La sobriété signifie la beauté

Entretien avec Pierre Rabhi
Par Fabrice Nicolino – Les Cahiers de Saint-Lambert – Numéro 9
Pierre Rabhi est un paysan-philosophe qui inspire désormais des milliers de citoyens conscients qu’il faut changer. Cet homme rare, venu d’un autre monde, d’une autre culture, d’une autre religion, a finalement planté ses racines en Ardèche, dans une ferme minuscule. Et nous invite à réfléchir, puis à agir. Les Cahiers sont fiers de l’accueillir.

Les Cahiers : Bonjour Pierre Rabhi. On se précipite désormais aux conférences que vous donnez partout en France. Dans la petite ville du Vigan, 1200 personnes s’étaient inscrites, et il a fallu vous faie venir deux fois ! Vous êtes né en 1938 à Kenadsa, une oasis du sud algérien. Vous souvenez-vous des odeurs, des couleurs, des images ? Et de votre père ?
Pierre Rabhi : Kenadsa, c’est d’abord une cité de terre et un minaret blanc au cœur d’un espace désertique, et une grande colline rocheuse barrant l’horizon. Une oasis tranquille fondée par un thaumaturge soufi du XVIIe siècle, dont l’enseignement magistral prônait déjà la non-violence lorsqu’il décida d’y installer ses pénates. Quant à mon père, musicien et forgeron, il disposait de multiples talents. Il était poète, puisqu’il composait des chansons qu’il accompagnait de son oud [un instrument à cordes, NDLR]. Forgeron, il était devenu ensuite horloger, car il se recyclait très facilement.

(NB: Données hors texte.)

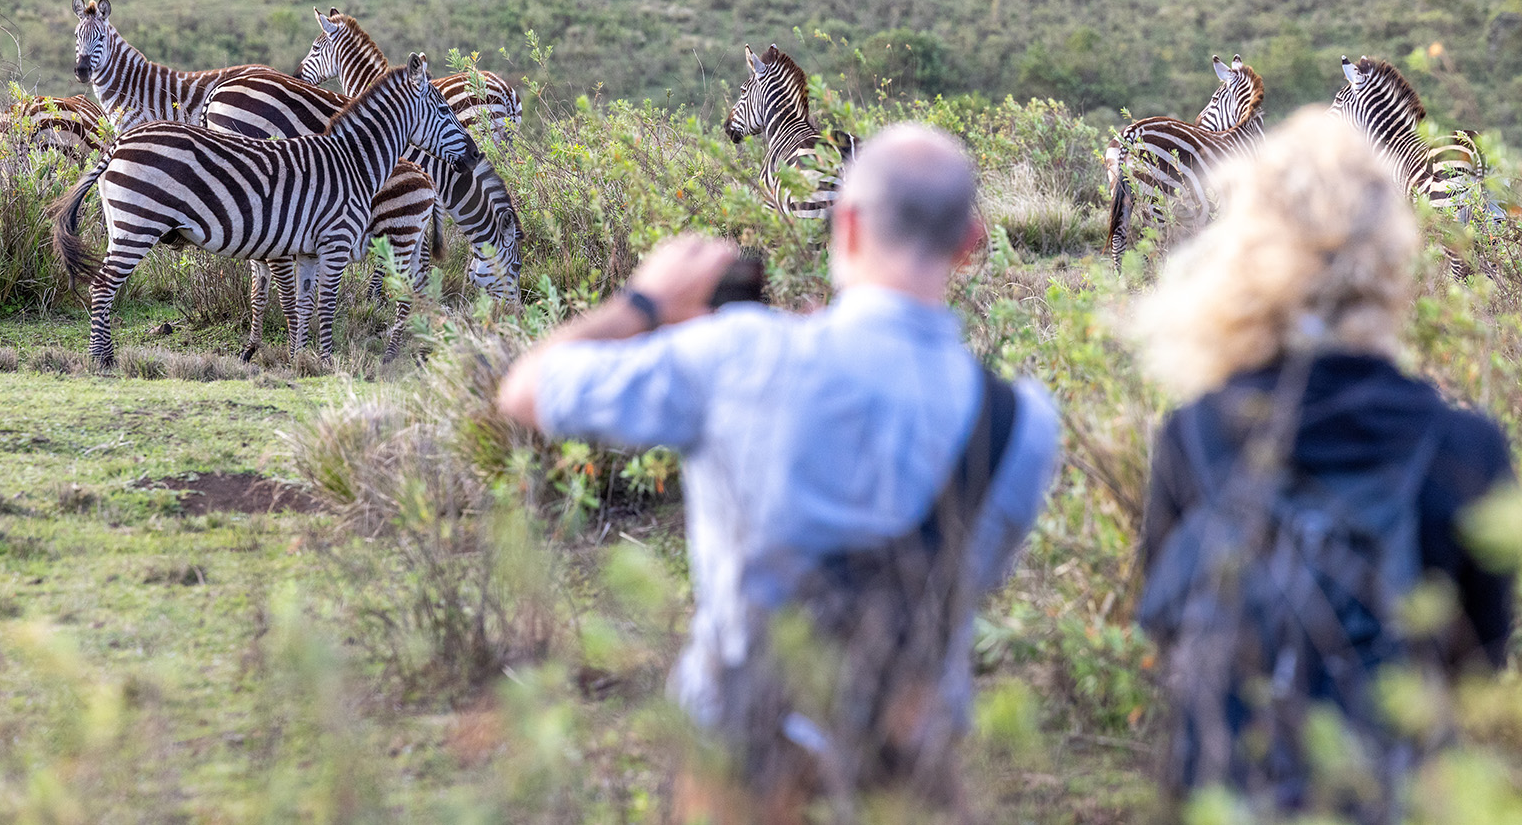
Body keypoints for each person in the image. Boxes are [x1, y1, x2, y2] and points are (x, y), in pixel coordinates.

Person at [497, 123, 1061, 817]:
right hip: (904, 775)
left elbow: (526, 389)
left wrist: (642, 302)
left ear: (846, 224)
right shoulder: (1027, 423)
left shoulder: (741, 355)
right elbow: (965, 579)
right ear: (970, 243)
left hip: (740, 762)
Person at [1132, 109, 1515, 822]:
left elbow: (1166, 628)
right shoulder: (1469, 449)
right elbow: (1481, 672)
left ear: (1252, 249)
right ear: (1395, 253)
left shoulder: (1195, 433)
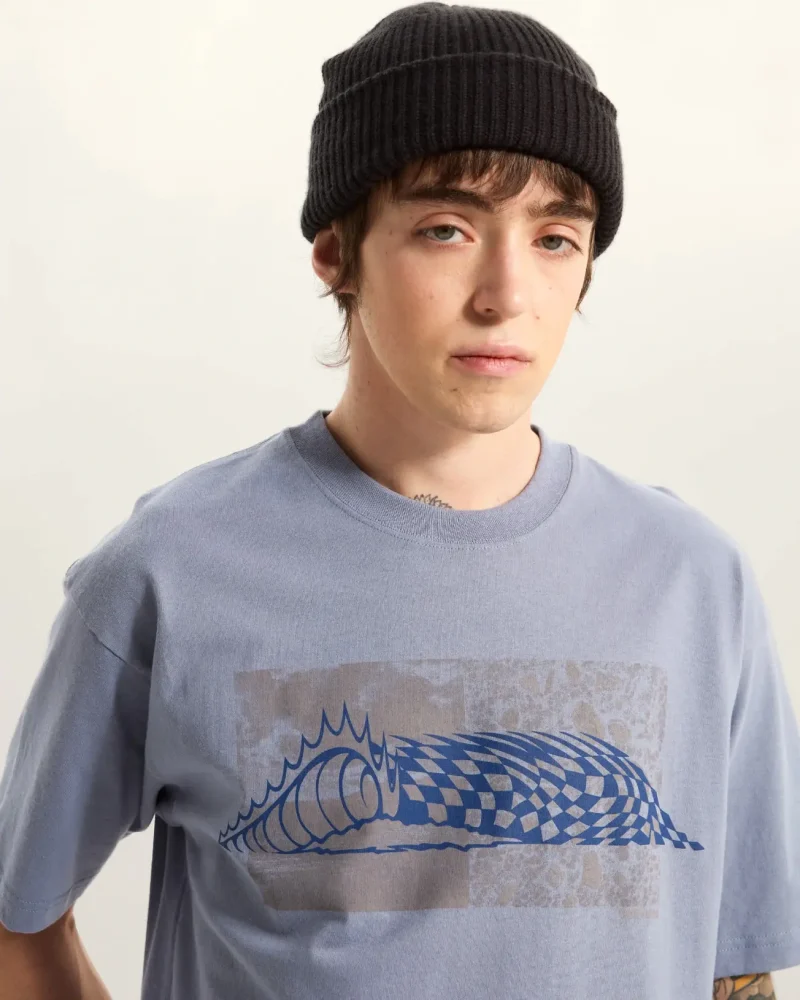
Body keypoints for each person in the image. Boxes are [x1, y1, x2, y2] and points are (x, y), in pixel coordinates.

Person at [1, 4, 798, 998]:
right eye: (445, 229)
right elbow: (15, 923)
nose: (505, 293)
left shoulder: (695, 580)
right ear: (336, 252)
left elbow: (735, 971)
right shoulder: (171, 568)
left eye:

Cette intelligence manuelle était accompagnée de celle de l’esprit.
Tout à fait. Il s’intéressait à la fois à des questions abstraites, voire ésotériques – sans que j’en aie la certitude – mais aussi aux activités de son atelier. J’ai gardé un souvenir très net des odeurs du lieu où mon père manipulait le feu : pour l’enfant que j’étais, il était une sorte de démiurge. J’étais très fier d’être le fils de cet homme.